Brexit Party MEPs fear MPs will block a no-deal Brexit
- Published
Wales' Brexit Party MEPs fear there will be another delay to Brexit.
The UK is due to leave the European Union on 31 October but Nathan Gill and James Wells believe MPs will block a no-deal Brexit.
Mr Wells said most Brexit Party members believed there would be a General Election in the autumn.
Wales' two other MEPs, Plaid Cymru's Jill Evans and Labour's Jackie Jones, said they were hopeful the process would be delayed.
The Brexit Party gained two Welsh seats in the European Parliament in May having won 19 of the 22 council areas.
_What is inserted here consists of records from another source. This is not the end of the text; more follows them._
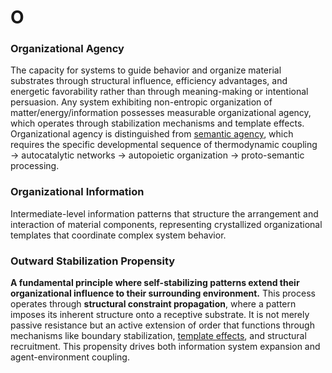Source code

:# O

### Organizational Agency
The capacity for systems to guide behavior and organize material substrates through structural influence, efficiency advantages, and energetic favorability rather than through meaning-making or intentional persuasion. Any system exhibiting non-entropic organization of matter/energy/information possesses measurable organizational agency, which operates through stabilization mechanisms and template effects. Organizational agency is distinguished from [semantic agency](S.md#semantic-agency), which requires the specific developmental sequence of thermodynamic coupling → autocatalytic networks → autopoietic organization → proto-semantic processing.

### Organizational Information
Intermediate-level information patterns that structure the arrangement and interaction of material components, representing crystallized organizational templates that coordinate complex system behavior.

### Outward Stabilization Propensity
**A fundamental principle where self-stabilizing patterns extend their organizational influence to their surrounding environment.** This process operates through **structural constraint propagation**, where a pattern imposes its inherent structure onto a receptive substrate. It is not merely passive resistance but an active extension of order that functions through mechanisms like boundary stabilization, [template effects](P.md#template-effects), and structural recruitment. This propensity drives both information system expansion and agent-environment coupling.
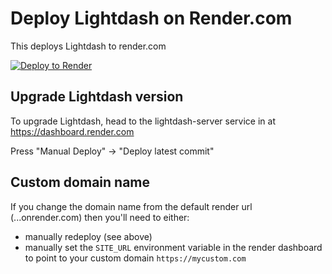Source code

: # Deploy Lightdash on Render.com

This deploys Lightdash to render.com

<a href="https://render.com/deploy?repo=https://github.com/lightdash/lightdash-deploy-render">
  <img src="https://render.com/images/deploy-to-render-button.svg" alt="Deploy to Render">
</a>

## Upgrade Lightdash version

To upgrade Lightdash, head to the lightdash-server service in at https://dashboard.render.com

Press "Manual Deploy" -> "Deploy latest commit"

## Custom domain name

If you change the domain name from the default render url (...onrender.com) then you'll need
to either:

* manually redeploy (see above)
* manually set the `SITE_URL` environment variable in the render dashboard to point to your custom domain `https://mycustom.com`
On the first day of the new European Parliament, Brexit Party MEPs turned their backs during the EU's "Ode To Joy" anthem.
"We turned our backs on it because, quite frankly, we don't recognize that the European Union, an institution, should have its own anthem and its own flag," said Mr Gill.
The former UKIP MEP for Wales said he expected to continue in his job beyond the current Brexit deadline "because I just can't see the mechanism by which just changing the leader of the Conservative Party and therefore the prime minister is going to change the numbers in Westminster".
Asked if he was glad to hear the contenders for the Conservative leadership - Boris Johnson and Jeremy Hunt - raising the possibility of the UK leaving the EU without a deal on 31 October, Mr Gill said: "I'm heartened by it but I'm still very sceptical."
Mr Wells, who has been elected to front-line politics for the first time, said: "I genuinely do not want to be here past October but I fear that we probably will be and we'll have a General Election where the Brexit Party will be running a field of MPs to stand in Westminster.
"Most of us in the party expect there to be a General Election in the autumn."
Mr Wells resigned from his job working for the Office for National Statistics (ONS) in order to stand for the Brexit Party.
He said his party's MEPs would not play a "constructive" role in the European Parliament but would represent Brexit supporters back home.
Asked if he was therefore just there to protest and pick up his wage, Mr Wells said: "It is a nice wage packet and it's not just the wages as well, you've got the expenses and your offices, your staff, but that's not why I came in to this and that's certainly not why the other MEPs came into it for."
Labour's MEP in Wales, Jackie Jones, has also been elected to the parliaments in Strasbourg and Brussels for the first time.
"It's been really exciting and also quite onerous because you've got to set up an office, go to Brussels, have to go to group meetings and meet lots of new people," she said.
Her party finished third in May's European elections - behind Plaid Cymru for the first time.
During the campaign, the four Welsh Labour candidates fully backed a second referendum, while the party in Wales and the UK's position was for it to remain an option.
Ms Jones said: "If we'd have had a clearer message… that would have been helpful but I absolutely understand, and we all did, and I still agree that we have leavers and remainers in Wales and all over the UK and it's right that we take their concerns into account."
The former lecturer said she was "really delighted" that Welsh Labour had now changed policy to fully support a second referendum and she was "hopeful" UK Labour would do the same.
Plaid Cymru has been fully behind the idea of another referendum since Adam Price became the party's leader.
Asked if a second poll would deepen the divisions in society, Plaid's MEP Jill Evans said: "There has to be a lot of work done to heal the divides but for such a major decision [no-deal Brexit] to be taken when there is no certainty about people's jobs, about people's futures, we cannot move ahead like that.
"We shouldn't even consider it because it'll be so bad.
"I don't think that we can take such a rash decision that's going to effect Wales for decades to come and I know that people are fed up with the arguments, and I know that people are fed up of talking about Brexit and nothing else... but leaving without a deal means we'll be talking about it for 10, 15, 20 years in the future.
"It won't be the end, it'll just be the beginning of a very difficult phase."